– Боже мой! – сказала Оля и крепко сжала Милькину руку, и он споткнулся, пытаясь оглянуться на ходу. Но мамина ладонь мягкой шорой встала у его щеки, заслонив от ужаса, который обжег их секунду назад.
– Черт возьми, – пробормотал отец и все-таки обернулся.
Женщина бросалась к идущим вдоль моря, как только что бросилась к ним; она что-то спрашивала и отмеряла ладонью рост. Это был рост его сына, чуть-чуть повыше, и хотя Олег видел Мильку секунду назад, он инстинктивно глянул в его сторону снова.
Милька стоял рядом – в блещущем, словно постановочном, свете закатного солнца, бившем из-под декоративной тучки; стоял маленький, испуганный, живой.
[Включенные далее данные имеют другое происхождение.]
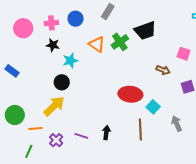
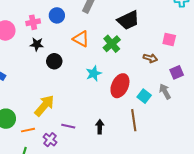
green cross: (120, 42) -> (112, 44), moved
cyan star: (70, 61) -> (94, 73), moved
black circle: (62, 82) -> (54, 61), moved
red ellipse: (130, 94) -> (120, 86), turned -65
gray arrow: (177, 124) -> (165, 91), moved
purple line: (81, 136) -> (68, 126), moved

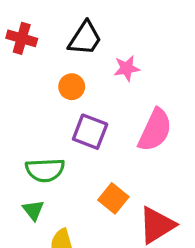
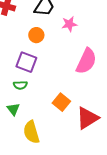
purple square: (90, 132) -> (26, 62), moved
green semicircle: (45, 170) -> (20, 85), size x0.6

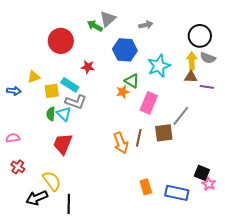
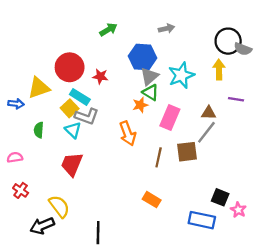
gray triangle: (108, 19) -> (149, 76), moved
green arrow: (95, 26) -> (108, 30), turned 119
red circle: (61, 41) -> (70, 67), moved
gray semicircle: (208, 58) -> (243, 49), moved
yellow triangle: (34, 77) -> (39, 88), size x1.5
brown triangle: (191, 77) -> (209, 113), moved
yellow square: (52, 91) -> (70, 108), moved, turned -35
green semicircle: (51, 114) -> (39, 130), moved
orange arrow: (121, 143) -> (128, 133), moved
black square: (202, 173) -> (220, 197), moved
orange rectangle: (146, 187) -> (152, 200), moved, turned -42
black line: (69, 204) -> (98, 233), moved

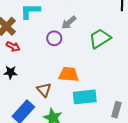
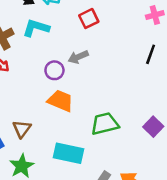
green trapezoid: (100, 38) -> (105, 124), moved
orange trapezoid: (69, 74) -> (60, 101), moved

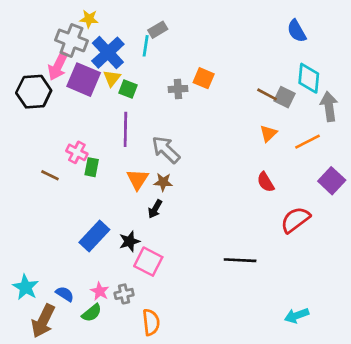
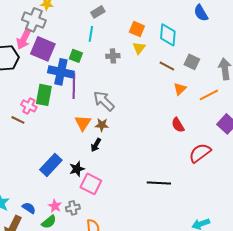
cyan line: (146, 46) -> (91, 34), moved
blue cross: (108, 53) -> (61, 72), moved, turned -35
yellow triangle: (112, 78) -> (139, 48), moved
orange square: (204, 78) -> (137, 29), moved
cyan diamond: (309, 78) -> (168, 35), moved
brown line: (267, 94) -> (167, 66), moved
pink cross: (77, 152) -> (29, 106), moved
green rectangle: (92, 167) -> (44, 95), moved, size x1.5

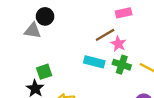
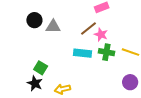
gray triangle: (33, 31) -> (53, 27), moved
green square: (44, 72) -> (41, 68), turned -32

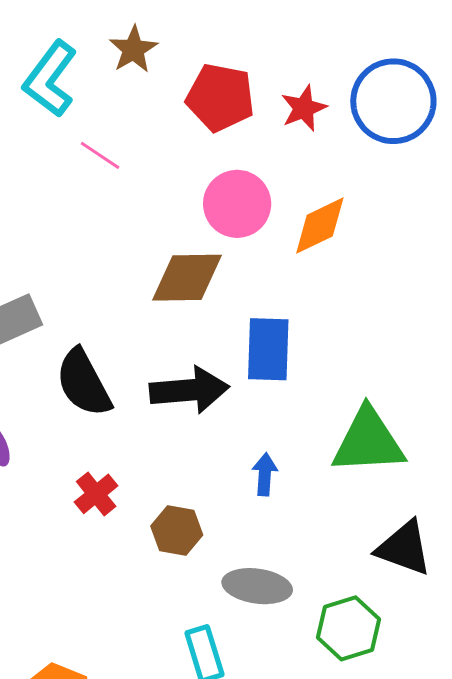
Все было в порядке, и только женщина в темном до колен платье выкрикивала имя своего сына, и бросалась к людям, идущим вдоль берега, и о чем-то умоляла их, отмеряя в воздухе рост мальчика, которого нигде не было.
Люди останавливались, рывками оглядывали пейзаж, растерянно разводили руками, шли дальше; через несколько шагов снова останавливались, смотрели, качали головами… Но что можно было сделать?
Олег отвернулся.
– Пошли. – Он тихонько провел пальцем по лопатке жены. – Идем.
– Ужас, – сказала Оля через несколько секунд.
Они шли к молу, как шли полминуты назад, вдоль играющей на солнце кромки прибоя, но мир уже рухнул за их спинами и дышал теперь в затылки смертным холодом.
– Может, еще найдется, – сказал отец маме, и мальчик понял: это было сказано для него.
– Да, может быть, играет где-то с мальчишками, – сказала мама плоским голосом. Ее рука твердо лежала на плече, уводила прочь.
Над молом, то зависая, то ныряя и выходя из пике, с треском скакал воздушный змей; мальчишки чеканили мячик, и длинные тени нарезали пляж, на котором почти ничего не изменилось.
Освежив пропотевшее побережье, бриз обернулся бухающим о камни штормом, – с убегающей пенкой волны и киношным разлетом брызг в контражуре солнца; бриз выманил на променад обитателей курортного городка – сняв туфли и закатав брючины, они вышли пройтись перед ужином до мола и обратно, догоняя собственные косые тени… Теряя силу, вода омывала лодыжки и уходила в море, легким росчерком меняя сюжеты на песке.
В одну секунду все это стало блестящей оберткой ужаса. Из воздуха разом выкачали счастье, которым только что был наполнен этот вечер, – и как глупо и странно было теперь идти к этому молу! Молча упереться в гору камней и побрести назад.
Беда легла на берег, и нельзя было сделать вид, что ее нет. Но отец попытался.
– Пойдем в «Пианину», – сказал он. – По соку, да?
«Пианиной» было маленькое кафе «Royal» на улочке за церковью; они ходили туда покупать улитки с изюмом и пить шоколад. Быстро отомкнув ларчик папиной шутки, Милька смеялся в первый раз до коликов, и потом всякий раз всхрюкивал, наслаждаясь фокуснической подменой предмета, дурацким женским родом папиной «пианины», окончательно превращавшим короля в толстую тетку. Но сейчас любимая шутка оцарапала душу – Милька в секунду разгадал папину хитрость.
Отец уже вышагивал прочь от моря. Сухой песок поскрипывал под ступнями, и тени уходили вбок, и две сливались в одну: мамы и сына.
– Я сейчас, – услышала Оля, и ладонь ощутила пустоту. И ее током, впрок, пронизал безумный страх оттого, что Милька сам решает теперь, когда выскользнуть из ее руки. И ничего нельзя было с этим сделать, только молиться.